Toplumun dünya görüşü konusunda nasıl kutuplaştırılmaya çalışıldığını, yani aslında Allah ve kul arasında kalması gereken ilişkinin günlük yaşamın bir gösterisi haline getirilerek doğrudan ya da dolaylı menfaate alet edildiğini geçen haftalarda anlatmaya çalıştım. Bu tartışmadaki en sıkıntılı noktalardan biri de İslam’ın fikir öncüsü durumundaki kişilerin kendilerini fetva tuzağına kaptırmalarıdır. Topluma sürekli kanaatkar olmayı, israftan kaçınmayı ya da dinin kurallarına uymayı öğütlerken, sıra kendilerine gelince farklı davrananlara elbette benim diyebileceğim bir şey yok; vargım kafamda kalır, ama söylemek haddime düşmez.

Ne var ki bir grup daha var ki, onlar da öyle ya da böyle, takiye ya da değil, önerilene uygun olanları kendi içlerinde kategorize etmekten de çekinmiyorlar. İşte bu durum tehlikeli, çünkü hesabı bu dünyada verilmeyeceği kesin olan ameller listesini aklınca Ehl-i Beyt’ten aldığı yetkiyle eleştirmeleri nafile. Başkasını bağlamayan eylemlerin değil hacı hoca takımını, hiç kimseyi bağlamayacağını din öğretisinden biliyoruz. Sürekli fetva verenlerin sorunu da bu, kendilerine hakim rolü biçmek.

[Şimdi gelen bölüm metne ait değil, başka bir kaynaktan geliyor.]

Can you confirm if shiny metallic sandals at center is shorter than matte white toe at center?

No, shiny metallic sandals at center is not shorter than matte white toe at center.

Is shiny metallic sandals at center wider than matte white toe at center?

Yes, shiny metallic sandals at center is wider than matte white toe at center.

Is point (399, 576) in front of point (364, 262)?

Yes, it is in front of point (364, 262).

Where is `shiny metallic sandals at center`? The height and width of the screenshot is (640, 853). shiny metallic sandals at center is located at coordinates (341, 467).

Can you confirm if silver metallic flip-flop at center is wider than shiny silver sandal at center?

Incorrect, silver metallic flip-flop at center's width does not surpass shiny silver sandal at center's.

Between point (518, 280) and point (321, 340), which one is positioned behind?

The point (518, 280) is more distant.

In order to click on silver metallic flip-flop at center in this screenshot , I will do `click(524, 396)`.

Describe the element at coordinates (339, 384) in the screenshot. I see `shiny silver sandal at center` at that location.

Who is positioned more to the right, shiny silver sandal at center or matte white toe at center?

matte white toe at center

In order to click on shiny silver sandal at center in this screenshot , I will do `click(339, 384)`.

İnşallahçılar ve sarışın döpiyesliler

Ama bir konuda da haklılar, ne muhafazakarlar ne de sekülerler kendi içlerinde homojen değiller. Bir kısmı şartlar gereği öyle görünmek zorundayken geçen hafta sözünü ettiğimiz “insan olmanın gereği” zaaflarını bertaraf edemiyorlar. Siyasi iklimin değişmesi durumunda tutumlarının başlangıç noktasına döneceği aşikar olsa da; şehirlerarasında “bayan yanı” hassasiyetini körükleyip, fincana alkol değmiş midir sorgulamasını yapan ve her cümlenin sonuna “inşallah” ekleyenler de özellikle bunlar. Benim annemin başını örtmesi ya da itikadını uygulaması ile zerre kadar ilgileri bulunmamakta. Gerçek muhafazakarlar konunun kendileri ve Allah ile aralarında olduğunu farkında, eylemlerinde niyeti önemli tuttuklarından diğerinin yaşam biçimi onları bağlamıyor.

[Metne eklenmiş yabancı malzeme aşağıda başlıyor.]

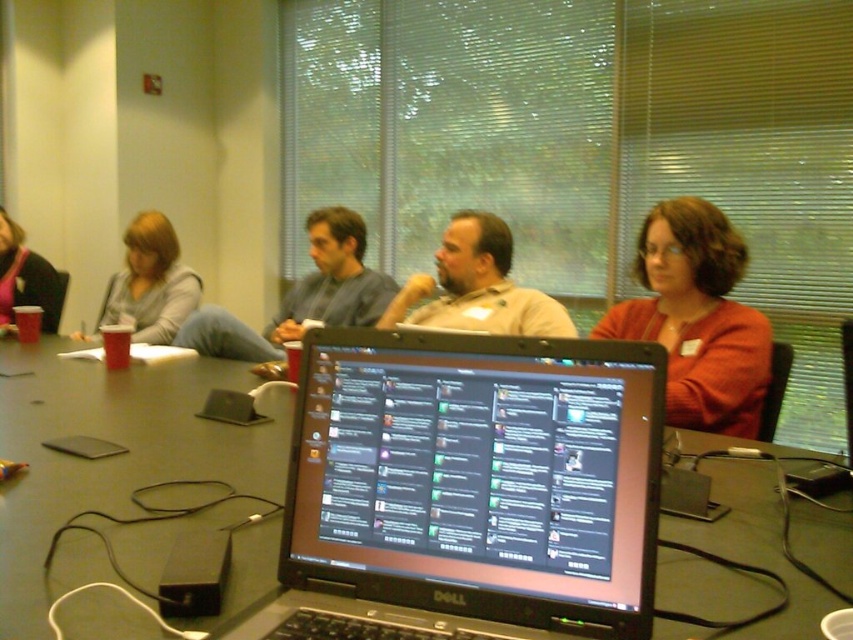
Does black plastic table at center have a greater width compared to matte black laptop at left?

Correct, the width of black plastic table at center exceeds that of matte black laptop at left.

Looking at this image, is black plastic table at center positioned at the back of matte black laptop at left?

No.

Find the location of a particular element. black plastic table at center is located at coordinates (109, 460).

Find the location of a particular element. This screenshot has width=853, height=640. black plastic table at center is located at coordinates (109, 460).

Can you confirm if matte orange sweater at center is bigger than matte gray sweater at upper left?

No, matte orange sweater at center is not bigger than matte gray sweater at upper left.

Which is behind, point (703, 250) or point (96, 326)?

The point (96, 326) is behind.

Between point (654, 256) and point (155, 244), which one is positioned behind?

The point (155, 244) is behind.

Find the location of a particular element. The width and height of the screenshot is (853, 640). matte orange sweater at center is located at coordinates (697, 317).

Based on the photo, who is lower down, black glossy laptop at center or matte blue shirt at center?

black glossy laptop at center is below.

At what (x,y) coordinates should I click in order to perform the action: click on black glossy laptop at center. Please return your answer as a coordinate pair (x, y). Looking at the image, I should click on (477, 476).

Benzer şekilde sözüm ona “çağdaş” takılanlar da kendi içlerinde homojen değiller. Bunların bir kısmı barış ve hoşgörü maskesi altında, sahip olduklarını sandıkları üstünlüğe içten içe tapınıyorlar. Kıyafet ve yaşam biçiminin akıllarındaki bağı çözeceğine o kadar inanmışlar ki, kendi dogmalarıyla mühürleniyorlar. Üstelik bunların çoğu da “aydınlanmacı bilimciler”, Fransız Devrimini temsil eden bayrak taşıyan kadın modelinin kurtarıcılığı, kanıta dayalı ispatın zorunluluğu gibi hezeyanları var. Erkek olanları çağdaşlığın rozetini papyonda bulurken, kadınlar için sarışın ve döpiyesli olmak bir gelenek; ama hem saç hem de kıyafet modeli çok eski.

İstanbul Ticaret Odası’nın gönüllü alkol yasağı

Bu konuyu geçen hafta sonlarından birinde katıldığımız bir düğünde, mekanın işletmecisi olan İstanbul Ticaret Odası’nın Cemile Sultan Korusu’nun bütün mekanlarında “alkollü içecek vermemek” kararı üzerine başlattık. Üsküdar’dan minibüsle gittiğimiz koruda öncesinde bir çay içme fırsatı kalınca yanımdaki belki eski solcu, bana göre “yetmez ama evet” tarafına meyletmiş arkadaşım “bak ne güzel homojenleşme olmuş” dedi, “muhafazakarlar da bu mekanlardan artık rahat rahat faydalanabiliyorlar…”

Görüşüne ne yazık ki katılamadım. Gerçek muhafazakarlar ve sekülerler zaten homojendi, çünkü onlar bu işin Allah ve kul arasında olduğunu bilir, eylemle söylemi ayırmaz ve başkasına karşı hep hoşgörülü olurlardı. Arap Camii’nin çok sevgili merhum hocası geldi aklıma, ayyaşlara çorba dağıtır, soğuktan donmasınlar diye kapıları açardı.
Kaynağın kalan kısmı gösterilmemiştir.